» **What to do**
Carry on the passage about gender roles in Pakistan from its final sentence, keeping to its subject and tone.

» **Given passage**
++++
Pakistan is a patriarchal society where men are the primary authority figures and women are subordinate. Gender is one of the organizing principles of Pakistani society. Patriarchal values embedded in local traditions, religion and culture predetermine the social value of gender. Islam heavily influences gender roles in particular. An artificial divide between production and reproduction, made by the ideology of sexual division of labour, has placed women in reproductive roles as mothers and wives in the private arena of home and men in a productive role as breadwinners in the public arena.

Pakistani women lack social value and status because of negation of their roles as producers and providers in all social roles. The preference for sons due to their productive role often dictates the allocation of household resources in their favour. Traditionally, male members of the family are given better education and are equipped with skills to compete for resources in the public arena, while female members are imparted domestic skills to be good mothers and wives. Lack of skills, limited opportunities in the job market, and social, religious and cultural restrictions limit women's chances to compete for resources in the public arena.

This situation has led to the social and economic dependency of women that becomes the basis for male power over women in all social relationships. However, the spread of patriarchy is not even. The nature and degree of women's subordination vary across classes, regions, and the rural/urban divide. Patriarchal structures are relatively stronger in the rural and tribal setting where local customs establish male authority and power over women's lives. On the other hand, women belonging to the upper and middle classes have increasingly greater access to education and employment opportunities and can assume greater control over their lives.

According to Pakistani standards, 'good women' could be either educated or uneducated and are expected to be unselfish, calm, tolerant, empathetic, reliable, able to organize, compromise, coordinate and maintain hospitality within the house and in keeping good relationships. They are also expected to do household chores, care for her children, husband and in-laws and, when needed, provide the home with external income. Women are also expected to marry a man of their parent's choice, follow Islam's code of dress and sacrifice their own dreams.

In a study carried out by Gallup Pakistan, the Pakistani affiliate of Gallup International, majority of the Pakistanis believe that both males and females have different roles to play in the society. In Pakistan, for married women it is predominantly the husband's mother and his sisters who load pressure onto women to be at home taking care of the children and the household, and for the man to be the main breadwinner. Although women's role has broadened beyond being a housewife over time, many people still give priority to men in politics, education, employment, and related walks of life. When the respondents were asked to give their opinion on a number of statements about gender roles 63% of the respondents agreed with the statement that "Boys' education is more important than girls'"; 37% disagreed with it. The percentage of people agreeing with this statement was higher among rurallites (67%) as compared to the urbanites (53%). However, more than 90% believe that female children should be educated, nearly half of them believing that, should opportunity be available, they should rise to college education and beyond.

Fifty five percent (55%) of the respondents believe that "Both husband and wife should work"; while 45% said it is wrong for both husband and the wife to work. More than 50% of men including those from rural areas agree that both husband and wife should work for a better living. When the respondents were asked whether "Men are better politicians as compared to women or not"; 67% agree men are better politicians while 33% think otherwise. More women agree with this statement as compared to men. In response to the following statement "If jobs are in shortage should men be given priority for employment"; 72% of the respondents believe they should be given priority while 28% disagree. Eighty three percent (83%) of the respondents think that "To live a happy life women need children"; while only 17% think they do not. A vast majority of all respondents including 82% of women respondents believe that "prosperous women should raise their voice to support the rights of poor women."
++++
[Dataset lines]
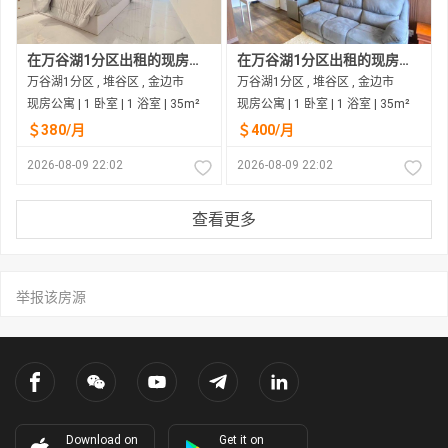
在万谷湖1分区出租的现房公寓
在万谷湖1分区出租的现房公寓
万谷湖1分区 , 堆谷区 , 金边市
万谷湖1分区 , 堆谷区 , 金边市
现房公寓 | 1 卧室 | 1 浴室 | 35m²
现房公寓 | 1 卧室 | 1 浴室 | 35m²
＄380/月
＄400/月
2026-08-09 22:02
2026-08-09 22:02
查看更多
举报该房源
Download on
Get it on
++++
» **Reply**
===Health===

According to 1998 figures, the female infant mortality rate was higher than that of male children. The maternal mortality rate was also high, as only 20 percent of women were assisted by a trained provider during delivery. Only 9 percent of women used contraceptives in 1985, but by 2000 this figure had increased substantially, and as of 2012/13, the contraceptive prevalence rate was 35.4%. The total fertility rate is 2.75 children born/woman (2015 est.).

Pakistan has taken certain initiatives in the health sector to redress gender imbalances. The SAP was launched in 1992–1993 to accelerate improvement in the social indicators. Closing the gender gap is the foremost objective of the SAP. The other major initiative is the Prime Minister's program of lady health workers (LHWs). Under this community-based program, 26,584 LHWs in rural areas and 11,967 LHWs in urban areas have been recruited to provide basic health care including family planning to women at the grassroots level. Other initiatives include the village-based family planning workers and extended immunisation programs, nutritional and child survival, cancer treatment, and increased involvement of media in health education.

===Marriage and divorce issues===

The average age of women for marriage increased from 16.9 years in 1951 to 22.5 years in 2005. A majority of women are married to their close relatives, i.e., first and second cousins. Only 37 percent of married women are not related to their spouses before marriage. A study published in 2000 recorded that the divorce rate in Pakistan was extremely low due to the social stigma attached to it.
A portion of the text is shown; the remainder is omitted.